Moscú nunca ha cerrado la puerta al diálogo, pero actuará partiendo de los pasos reales que dé Washington en relación al gasoducto Nord Stream 2, comentó la portavoz de la Cancillería rusa, María Zajárova, al analizar la designación del enviado especial de EEUU para la referida infraestructura.

El portal Axios, apeló a fuentes propias e informó que el presidente Joe Biden nombró a su exasesor y exenviado especial del Departamento de Estado para asuntos energéticos Amos Hochstein como enviado especial para las cuestiones del gasoducto Nord Stream 2​​​.

"Hubo muchas declaraciones e intenciones que, lamentablemente, no rebasaban los marcos declarativos. Por eso actuaremos partiendo de los pasos prácticos que dé la parte estadounidense. Mantenemos contactos y nunca hemos cerrado la puerta para el diálogo. Sí, damos respuesta a las acciones inamistosas que emprende EEUU contra nuestro país, pero siempre respondemos de modo constructivo a los pasos constructivos. De ahí que actuaremos partiendo de las realidades", dijo la diplomática al canal Soloviov Live de Youtube.

Alemania y Estados Unidos publicaron hace poco una declaración conjunta sobre las medidas de apoyo a Ucrania, la seguridad energética europea y la cooperación ante el cambio climático.
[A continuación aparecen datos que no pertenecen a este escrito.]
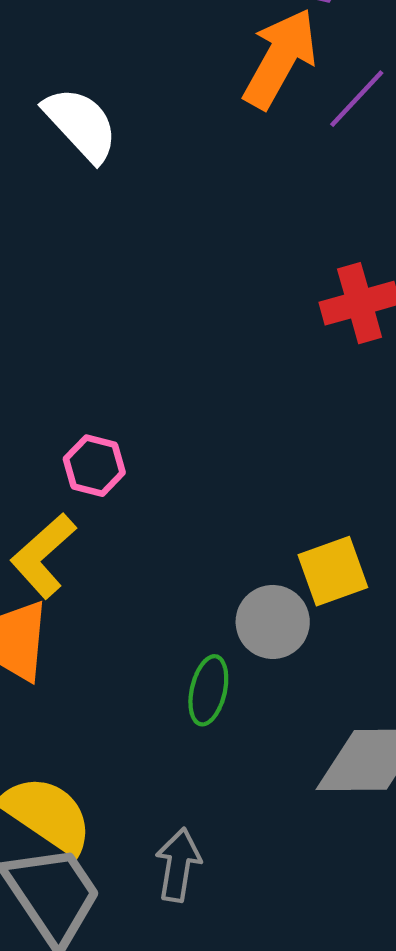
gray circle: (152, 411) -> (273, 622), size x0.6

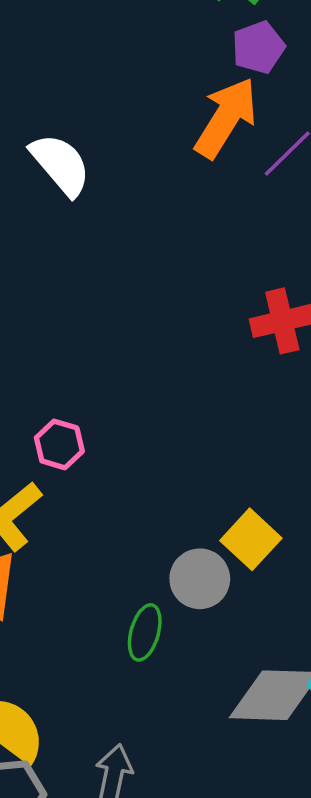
yellow square: (333, 571) -> (251, 539), turned -30

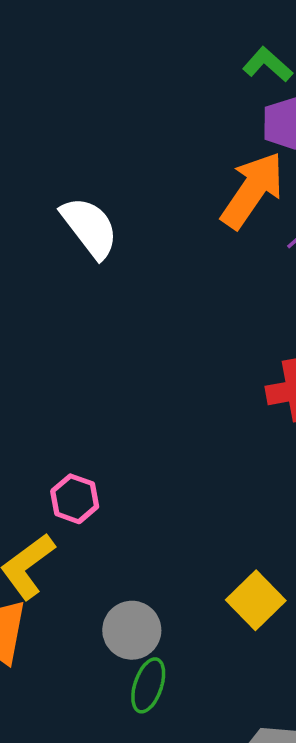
gray circle: (200, 579) -> (132, 630), moved

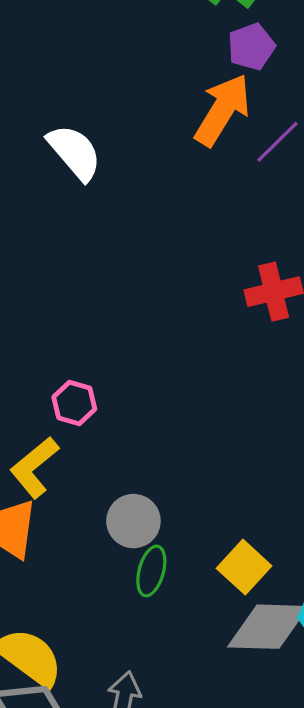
yellow square: (256, 600) -> (244, 567), moved

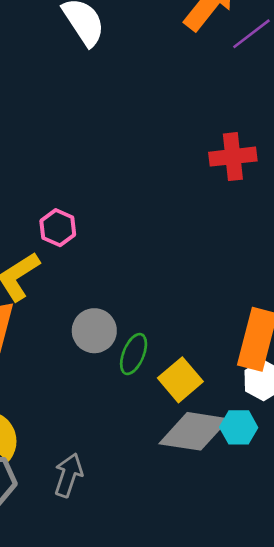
green ellipse: (151, 571) -> (134, 354), moved

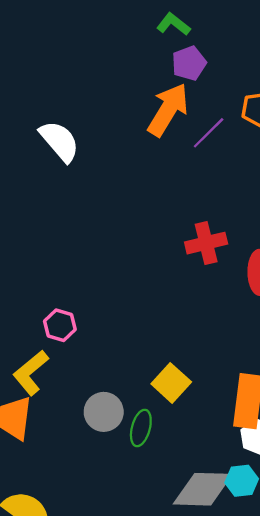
yellow square: (180, 380) -> (171, 383), moved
Declararon, en particular, que responde a los intereses de Ucrania y Europa que el trasiego del gas ruso continúe a través de Ucrania después de 2024; que Berlín se compromete a usar todas las palancas disponibles para conseguir la prórroga por 10 años del acuerdo de tránsito de gas firmado entre Ucrania y Rusia.

Alemania se comprometió a asignar su enviado especial con el fin de que las negociaciones sobre este tema empiecen el 1 de septiembre de 2021 a más tardar, así como a insistir en sancionar a Rusia si decide usar la energía como un "arma" contra los países europeos.

El Nord Stream 2 es un proyecto conjunto de la compañía energética rusa Gazprom y cinco socios europeos. Por este gasoducto se planea transportar hasta 55.000 millones de metros cúbicos de gas natural por año desde Rusia a Alemania, pasando por el mar Báltico.

Se opusieron al nuevo gasoducto EEUU, que busca vender a Europa el gas natural licuado de sus yacimientos de esquisto, así como Ucrania y varios países europeos como Polonia, Letonia y Lituania.

Las obras del proyecto fueron suspendidas en diciembre de 2019, después de que Estados Unidos amenazara con sanciones a la empresa suiza Allseas que realizaba el tendido. A mediados de enero de 2021, una compañía rusa retomó la construcción del gasoducto terminando el tendido del primer ramal.

Moscú instó en numerosas ocasiones a dejar de politizar este proyecto comercial, señalando que será de provecho tanto para Rusia como para la Unión Europea. También señaló que el convenio sobre el trasiego de gas vía Ucrania seguirá vigente durante todo el plazo acordado y que Moscú tampoco planea renunciar al tránsito de gas a través de Ucrania cuando deje de regir.